Waste Management’s services generate a robust cash flow that it largely devotes to acquisitions, dividends and share buybacks. The company has consistently paid dividends since 1998. The dividend was raised from $0.34 per share to $0.355 per share in March. At the stock’s current price of about 34, that represents a healthy 4 percent dividend.

Waste Management reported that revenue in the second quarter of 2012 reached $3.46 billion, an increase of 3.3 percent from revenue of $3.35 billion for the same period in 2011. Earnings were $208 million, or $0.45 in earnings per share (EPS), compared with $237 million, or $0.50 in EPS for the second quarter of 2011.

Growing revenue from acquired entities around the world, higher capital expenditures and increasing operational efficiencies should enable the company’s earnings to more than double within the next five years.

Meanwhile, new regulations from global organizations designed to boost environmentally friendly technologies are a boon for transnational players such as Waste Management. Notably, the World Trade Organization this month significantly reduced tariffs on activities and products related to recycling, waste management and wastewater treatment.

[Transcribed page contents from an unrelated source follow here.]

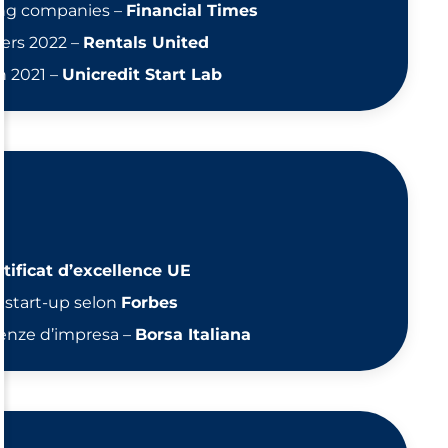
ing companies –
Financial Times
ers 2022 –
Rentals United
on 2021 –
Unicredit Start Lab
tificat d’excellence UE
s start-up selon
Forbes
enze d’impresa –
Borsa Italiana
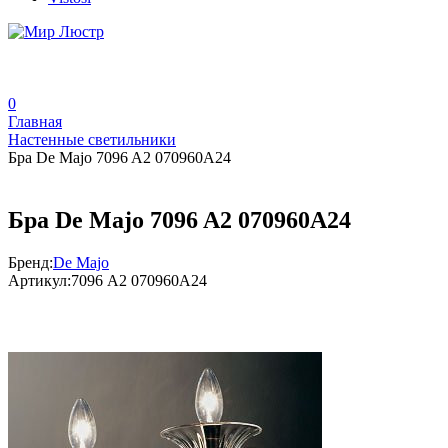
0
Главная
Настенные светильники
Бра De Majo 7096 A2 070960A24
Бра De Majo 7096 A2 070960A24
Бренд:
De Majo
Артикул:
7096 A2 070960A24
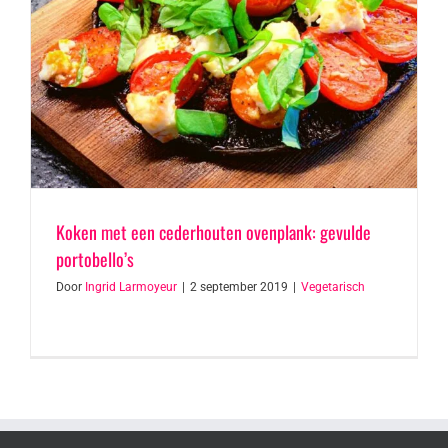
Koken met een cederhouten ovenplank: gevulde
portobello’s
Door
Ingrid Larmoyeur
|
2 september 2019
|
Vegetarisch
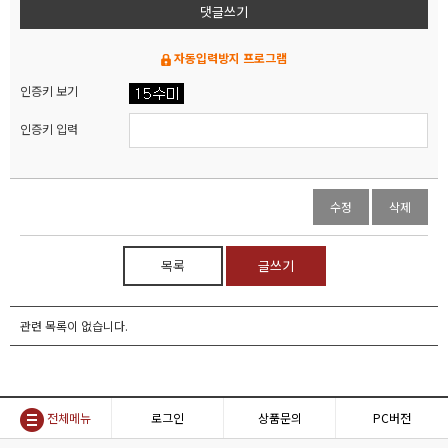
댓글쓰기
자동입력방지 프로그램
인증키 보기
인증키 입력
수정
삭제
목록
글쓰기
관련 목록이 없습니다.
전체메뉴
로그인
상품문의
PC버전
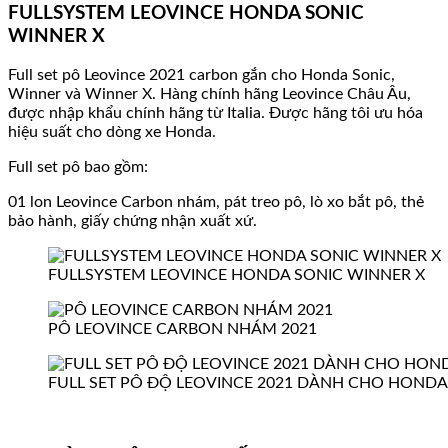
FULLSYSTEM LEOVINCE HONDA SONIC
WINNER X
Full set pô Leovince 2021 carbon gắn cho Honda Sonic,
Winner và Winner X. Hàng chính hãng Leovince Châu Âu,
được nhập khẩu chính hãng từ Italia. Được hãng tôi ưu hóa
hiệu suất cho dòng xe Honda.
Full set pô bao gồm:
01 lon Leovince Carbon nhám, pát treo pô, lò xo bắt pô, thẻ
bảo hành, giấy chứng nhận xuất xứ.
FULLSYSTEM LEOVINCE HONDA SONIC WINNER X
PÔ LEOVINCE CARBON NHÁM 2021
FULL SET PÔ ĐỘ LEOVINCE 2021 DÀNH CHO HONDA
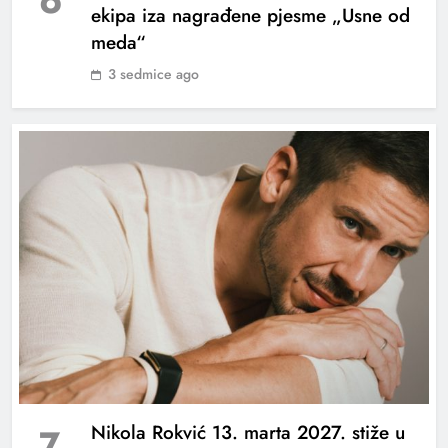
6
ekipa iza nagrađene pjesme „Usne od
meda“
3 sedmice ago
Muriz Kurudžija: “Publika me vratila pjesmama
koje nikada nije zaboravila”
7
Nikola Rokvić 13. marta 2027. stiže u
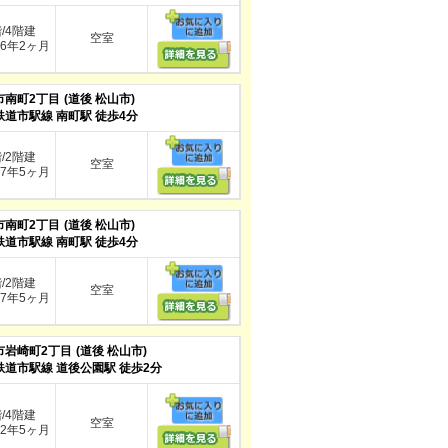
階/4階建
空室
6年2ヶ月
市南町2丁目
(道後 松山市)
鉄道市駅線 南町駅 徒歩4分
階/2階建
空室
7年5ヶ月
市南町2丁目
(道後 松山市)
鉄道市駅線 南町駅 徒歩4分
階/2階建
空室
7年5ヶ月
市岩崎町2丁目
(道後 松山市)
鉄道市駅線 道後公園駅 徒歩2分
階/4階建
空室
2年5ヶ月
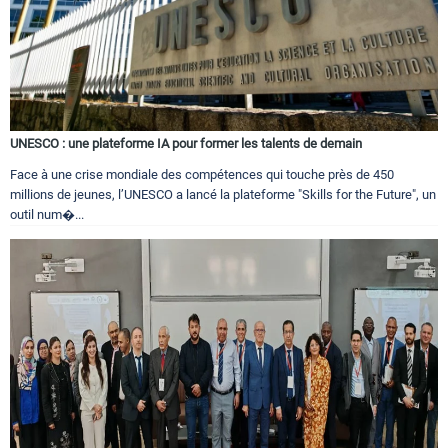
UNESCO : une plateforme IA pour former les talents de demain
Face à une crise mondiale des compétences qui touche près de 450
millions de jeunes, l’UNESCO a lancé la plateforme "Skills for the Future", un
outil num�...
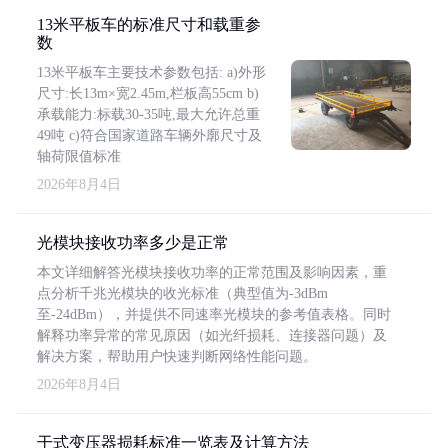
13米平板车的标准尺寸和载重参
数
13米平板车主要技术参数包括: a)外形
尺寸:长13m×宽2.45m,栏板高55cm b)
承载能力:标载30-35吨,最大允许总重
49吨 c)符合国家道路车辆外廓尺寸及
轴荷限值标准
2026年8月4日
光模块接收功率多少是正常
本文详细解答光模块接收功率的正常范围及影响因素，重
点分析千兆光模块的收光标准（典型值为-3dBm
至-24dBm），并提供不同速率光模块的参考值表格。同时
解释功率异常的常见原因（如光纤损耗、连接器问题）及
解决方案，帮助用户快速判断网络性能问题。
2026年8月4日
干式变压器损耗标准一览表及计算方法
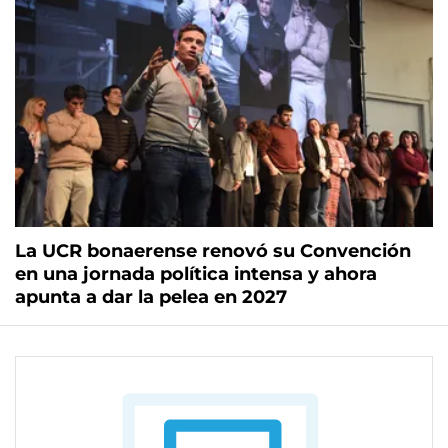
La UCR bonaerense renovó su Convención
en una jornada política intensa y ahora
apunta a dar la pelea en 2027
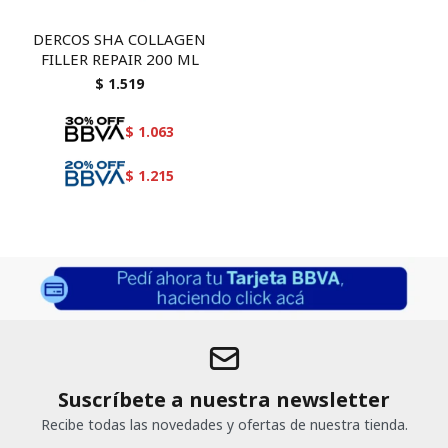
DERCOS SHA COLLAGEN
FILLER REPAIR 200 ML
$
1.519
$
1.063
$
1.215
Suscríbete a nuestra newsletter
Recibe todas las novedades y ofertas de nuestra tienda.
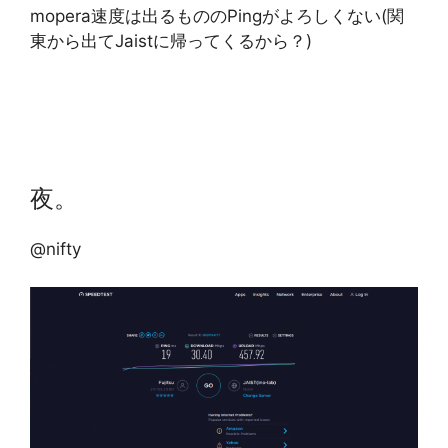
mopera速度は出るもののPingがよろしくない(関
東から出てJaistに帰ってくるから？)
夜。
@nifty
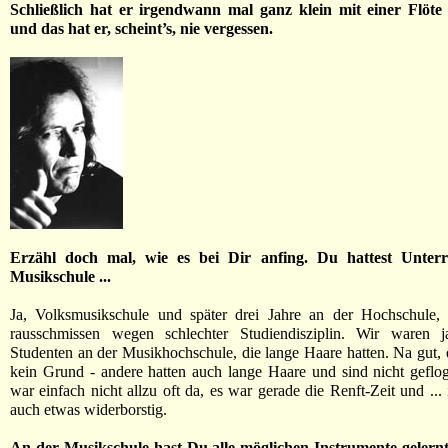
Schließlich hat er irgendwann mal ganz klein mit einer Flöte
und das hat er, scheint’s, nie vergessen.
Erzähl doch mal, wie es bei Dir anfing. Du hattest Unterr
Musikschule ...
Ja, Volksmusikschule und später drei Jahre an der Hochschule, 
rausschmissen wegen schlechter Studiendisziplin. Wir waren j
Studenten an der Musikhochschule, die lange Haare hatten. Na gut,
kein Grund - andere hatten auch lange Haare und sind nicht geflo
war einfach nicht allzu oft da, es war gerade die Renft-Zeit und ...
auch etwas widerborstig.
An der Musikschule hast Du alle möglichen Instrumente gelernt:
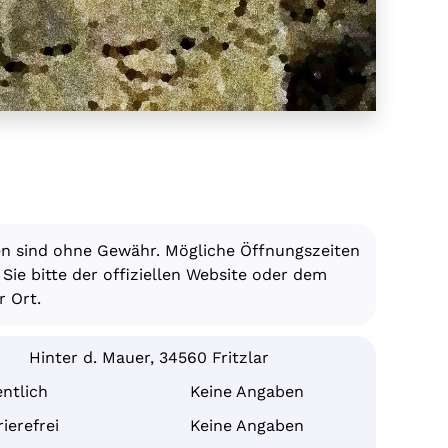
en sind ohne Gewähr. Mögliche Öffnungszeiten
ie bitte der offiziellen Website oder dem
 Ort.
Hinter d. Mauer, 34560 Fritzlar
ntlich
Keine Angaben
ierefrei
Keine Angaben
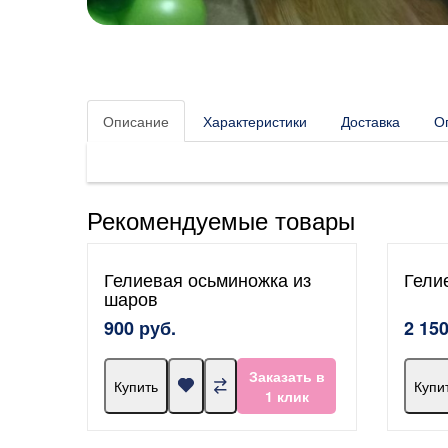
Описание
Характеристики
Доставка
О
Рекомендуемые товары
Гелиевая осьминожка из
Гели
шаров
900 руб.
2 150
Заказать в
Купить
Купи
1 клик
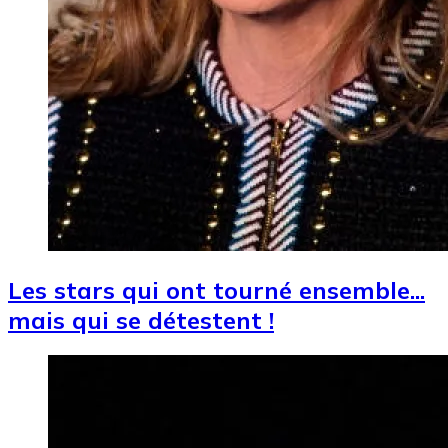
Les stars qui ont tourné ensemble...
mais qui se détestent !
Image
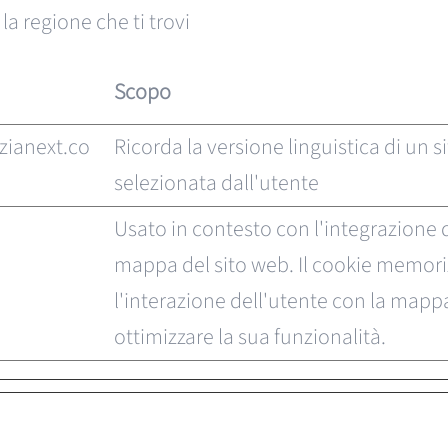
la regione che ti trovi
Scopo
zianext.co
Ricorda la versione linguistica di un 
selezionata dall'utente
Usato in contesto con l'integrazione 
mappa del sito web. Il cookie memori
l'interazione dell'utente con la mapp
ottimizzare la sua funzionalità.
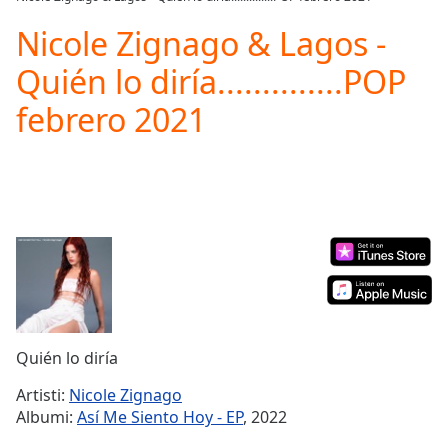
Play
Video
Nicole Zignago & Lagos -
Play
Quién lo diría..............POP
Skip
Backward
febrero 2021
Skip
Forward
Mute
Current
Time
0:00
/
Duration
-:-
Loaded
:
0.00%
Stream
Type
LIVE
Seek to
Quién lo diría
live,
currently
Artisti:
Nicole Zignago
behind
live
LIVE
Albumi:
Así Me Siento Hoy - EP
, 2022
Remaining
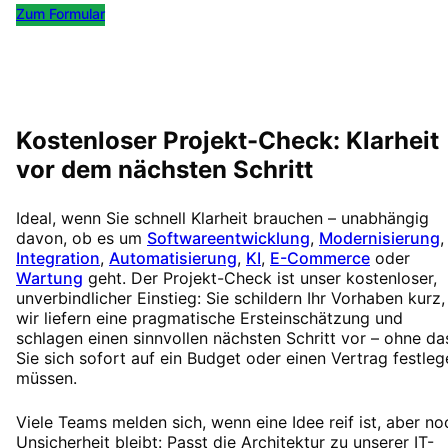
Zum Formular
Kostenlos Termin buchen
Kostenloser Projekt-Check: Klarheit
vor dem nächsten Schritt
Ideal, wenn Sie schnell Klarheit brauchen – unabhängig
davon, ob es um
Softwareentwicklung
,
Modernisierung
,
Integration
,
Automatisierung
,
KI
,
E-Commerce
oder
Wartung
geht. Der Projekt-Check ist unser kostenloser,
unverbindlicher Einstieg: Sie schildern Ihr Vorhaben kurz,
wir liefern eine pragmatische Ersteinschätzung und
schlagen einen sinnvollen nächsten Schritt vor – ohne da
Sie sich sofort auf ein Budget oder einen Vertrag festleg
müssen.
Viele Teams melden sich, wenn eine Idee reif ist, aber no
Unsicherheit bleibt: Passt die Architektur zu unserer IT-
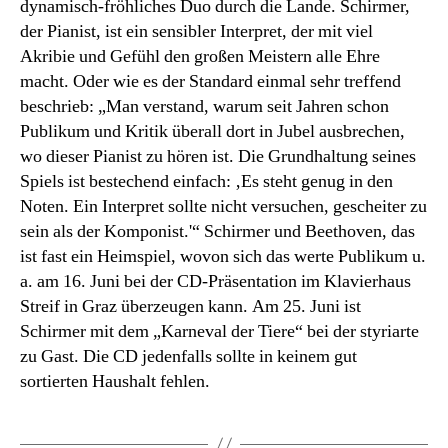
dynamisch-fröhliches Duo durch die Lande. Schirmer,
der Pianist, ist ein sensibler Interpret, der mit viel
Akribie und Gefühl den großen Meistern alle Ehre
macht. Oder wie es der Standard einmal sehr treffend
beschrieb: „Man verstand, warum seit Jahren schon
Publikum und Kritik überall dort in Jubel ausbrechen,
wo dieser Pianist zu hören ist. Die Grundhaltung seines
Spiels ist bestechend einfach: ‚Es steht genug in den
Noten. Ein Interpret sollte nicht versuchen, gescheiter zu
sein als der Komponist.'“ Schirmer und Beethoven, das
ist fast ein Heimspiel, wovon sich das werte Publikum u.
a. am 16. Juni bei der CD-Präsentation im Klavierhaus
Streif in Graz überzeugen kann. Am 25. Juni ist
Schirmer mit dem „Karneval der Tiere“ bei der styriarte
zu Gast. Die CD jedenfalls sollte in keinem gut
sortierten Haushalt fehlen.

The stock’s price-to-earnings (P/E) ratio is 14.4, roughly in line with its sector. Waste Management is a buy up to 41.

Republic Services (NYSE: RSG) is the second-largest company in the waste-disposal sector, behind Waste Management. Republic provides waste collection and recycling services in 40 US states and in Puerto Rico. The company also operates 73 landfills and handles more than 4 million tons of recycled materials per year.

The company’s residential collection operations include curbside collection of refuse from small containers into trucks for transport to landfills. The company also supplies waste containers and rents compactors to large waste generators.

Republic reported second-quarter 2012 earnings of $149.2 million, or $0.40 in EPS, compared to $46.5 million, or $0.12 in EPS, for the comparable period last year. Second-quarter revenue was $2 billion, a modest 1.2 percent decline from the same period a year ago. That performance demonstrates resilience, in light of weak economic growth.

Republic’s P/E is only about 14. The company’s historical 15-year earnings growth rate is 10.3 percent; consensus estimates call for the company’s earnings to grow at about 8.4 percent for the full year.

Not only is the stock a bargain now, but it also pays a healthy annual dividend of 3.44 percent, or $0.88 per share. Republic Services is a buy up to 37.